Can The Browns' Colt McCoy Replace LeBron James and Revive Cleveland?

Ross LipschultzAnalyst IJuly 23, 2010

BEREA, OH - MAY 01:  Colt McCoy #12 of the Cleveland Browns gets ready to throw a pass during rookie mini camp at the Cleveland Browns Training and Administrative Complex on May 1, 2010 in Berea, Ohio.  (Photo by Gregory Shamus/Getty Images)
Gregory Shamus/Getty Images

The city of Cleveland has gone through a lot of sports misery.

The Catch. The Shot. The Drive. The “King."

Clevelanders must hate YouTube.

As NFL Training Camp gets started Friday, the city is abuzz with excitement again. The Browns, who are far and away Cleveland’s favorite son, are hitting the practice field and getting their rookies in camp.

And no rookie demands more attention than Colt McCoy.

The former University of Texas standout comes into camp with nearly no target on him whatsoever.

Team President Mike Holmgren already claims he has no intentions of playing McCoy a single down unless he absolutely must.

Which means Browns’ fans will get to watch Jake Delhomme and Seneca Wallace take the reins.

Boo winning season. Hooray interceptions!

It’s inevitable that the media and fans will over-scrutinize any mistake by Delhomme or Wallace. The sea of orange and brown could be chanting “We want Colt!” as soon as late September.

Unfortunately, they won’t get their wish, because it’s not the smart move.

McCoy is a proven winner and is capable of picking up the system quickly. His skills at Texas made him statistically one of the best college quarterbacks of all time, so there’s no reason to underestimate him.

However, patience is a virtue.

Rookie quarterbacks starting in the NFL have had very polarized results. Overall, there have been far more Matthew Staffords than Matt Ryans.

Most of the new guys seem fine during camp, but have trouble once the bright lights get turned on.

For Cleveland football, those lights could melt McCoy's face off.

The Browns’ brass is making a long-term investment in someone who can be the face of the franchise and city down the road.

He may not be LeBron James, but the way they are setting up McCoy’s development, we all may be witnesses.

In the past, young quarterbacks in Cleveland have been in a horrendous environment. Brady Quinn missed a lot of time with his holdout and missed valuable lessons in camp.

Tim Couch’s draft hype turned him into a diva and then a bust.

McCoy’s situation is different.

Holmgren and senior adviser Gil Haskell made absolutely sure that the rookie didn’t miss a second of time, and by claiming he won’t play this year, McCoy is under zero pressure.

The Browns intend to make their preseason into McCoy’s season. Giving him snaps against live action, running the scout team, and working with his new teammates will give him a tune-up for the NFL.

Putting him in a game could destroy that.

This is the same model the Cincinnati Bengals used with Carson Palmer and Jon Kitna. Palmer sat out an entire year, learned the offense, and soon became a Pro Bowl signal-caller.

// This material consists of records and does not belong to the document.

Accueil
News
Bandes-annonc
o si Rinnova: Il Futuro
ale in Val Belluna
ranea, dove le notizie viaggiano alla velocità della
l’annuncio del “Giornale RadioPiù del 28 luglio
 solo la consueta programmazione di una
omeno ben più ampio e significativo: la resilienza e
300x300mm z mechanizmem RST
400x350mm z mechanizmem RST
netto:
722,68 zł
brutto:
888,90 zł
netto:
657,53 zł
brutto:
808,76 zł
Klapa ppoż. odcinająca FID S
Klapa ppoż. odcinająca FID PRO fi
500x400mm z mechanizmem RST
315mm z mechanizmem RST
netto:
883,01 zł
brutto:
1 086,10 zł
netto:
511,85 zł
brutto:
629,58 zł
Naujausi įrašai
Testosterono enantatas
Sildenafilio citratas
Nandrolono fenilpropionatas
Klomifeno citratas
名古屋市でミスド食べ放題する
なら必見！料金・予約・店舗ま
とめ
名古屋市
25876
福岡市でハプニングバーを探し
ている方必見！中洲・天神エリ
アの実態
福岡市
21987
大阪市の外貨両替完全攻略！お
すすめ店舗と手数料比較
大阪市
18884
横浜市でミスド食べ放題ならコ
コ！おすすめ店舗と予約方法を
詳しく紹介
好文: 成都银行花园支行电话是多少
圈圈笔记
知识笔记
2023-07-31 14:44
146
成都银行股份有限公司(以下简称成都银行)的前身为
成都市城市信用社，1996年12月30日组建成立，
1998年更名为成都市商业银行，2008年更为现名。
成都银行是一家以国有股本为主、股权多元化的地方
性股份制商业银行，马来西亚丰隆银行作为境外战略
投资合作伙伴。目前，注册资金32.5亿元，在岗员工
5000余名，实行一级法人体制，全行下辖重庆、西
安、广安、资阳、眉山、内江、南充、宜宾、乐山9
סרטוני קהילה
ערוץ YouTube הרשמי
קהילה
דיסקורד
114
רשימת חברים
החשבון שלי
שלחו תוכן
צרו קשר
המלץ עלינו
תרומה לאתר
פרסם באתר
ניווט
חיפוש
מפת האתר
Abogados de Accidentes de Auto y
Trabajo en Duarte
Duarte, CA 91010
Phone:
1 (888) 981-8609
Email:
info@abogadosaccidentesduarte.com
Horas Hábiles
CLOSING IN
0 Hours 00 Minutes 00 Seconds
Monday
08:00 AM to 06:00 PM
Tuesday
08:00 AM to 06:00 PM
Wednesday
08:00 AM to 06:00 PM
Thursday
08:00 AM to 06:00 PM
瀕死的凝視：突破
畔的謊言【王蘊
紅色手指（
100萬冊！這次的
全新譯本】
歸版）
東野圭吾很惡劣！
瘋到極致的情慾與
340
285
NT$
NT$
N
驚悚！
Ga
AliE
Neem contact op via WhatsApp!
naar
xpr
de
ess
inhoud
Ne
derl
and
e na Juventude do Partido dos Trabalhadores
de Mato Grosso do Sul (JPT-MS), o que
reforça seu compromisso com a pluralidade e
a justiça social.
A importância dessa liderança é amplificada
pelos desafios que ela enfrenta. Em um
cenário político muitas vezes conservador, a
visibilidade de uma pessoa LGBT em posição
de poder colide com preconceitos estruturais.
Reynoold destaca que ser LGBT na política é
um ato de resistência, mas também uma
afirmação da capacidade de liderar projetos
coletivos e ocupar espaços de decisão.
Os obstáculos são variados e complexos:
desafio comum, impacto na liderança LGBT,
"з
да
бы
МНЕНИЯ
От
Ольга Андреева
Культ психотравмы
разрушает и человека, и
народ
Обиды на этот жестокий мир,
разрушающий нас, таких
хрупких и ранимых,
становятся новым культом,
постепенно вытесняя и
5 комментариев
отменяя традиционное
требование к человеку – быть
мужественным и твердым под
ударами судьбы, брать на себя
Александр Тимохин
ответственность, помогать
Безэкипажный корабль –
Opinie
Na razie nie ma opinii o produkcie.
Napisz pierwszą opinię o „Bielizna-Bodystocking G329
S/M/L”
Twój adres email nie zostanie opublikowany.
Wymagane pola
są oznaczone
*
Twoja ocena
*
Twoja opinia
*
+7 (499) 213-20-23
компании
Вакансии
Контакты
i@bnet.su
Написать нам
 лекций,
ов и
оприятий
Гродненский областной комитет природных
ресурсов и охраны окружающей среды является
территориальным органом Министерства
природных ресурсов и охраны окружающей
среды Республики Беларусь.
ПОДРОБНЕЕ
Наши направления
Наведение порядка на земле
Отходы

If that happens in Cleveland, the Dawg Pound is going to get a whole lot more full.

Yes, there are worries that McCoy still is unable to throw the deep ball and doesn’t have the build for the NFL. But with Delhomme, who’s a very smart and savvy veteran, as a tutor and Holmgren as a mentor, McCoy has all the resources to grow.

So while it might seem like a good idea to get the hype on the field immediately, Cleveland fans need to trust the Browns front office.

The new president knows quarterbacks better than almost anyone, so it may be a good idea to believe he knows what he is doing, rather than going on a gut feeling. 

McCoy’s in the right place to make an impact, but he just has to bide his time. He isn’t the athletic specimen LeBron is, but with some grooming, he can be just as important to the city, if not more.

And when they make a beer about McCoy, it won’t have a bitter aftertaste.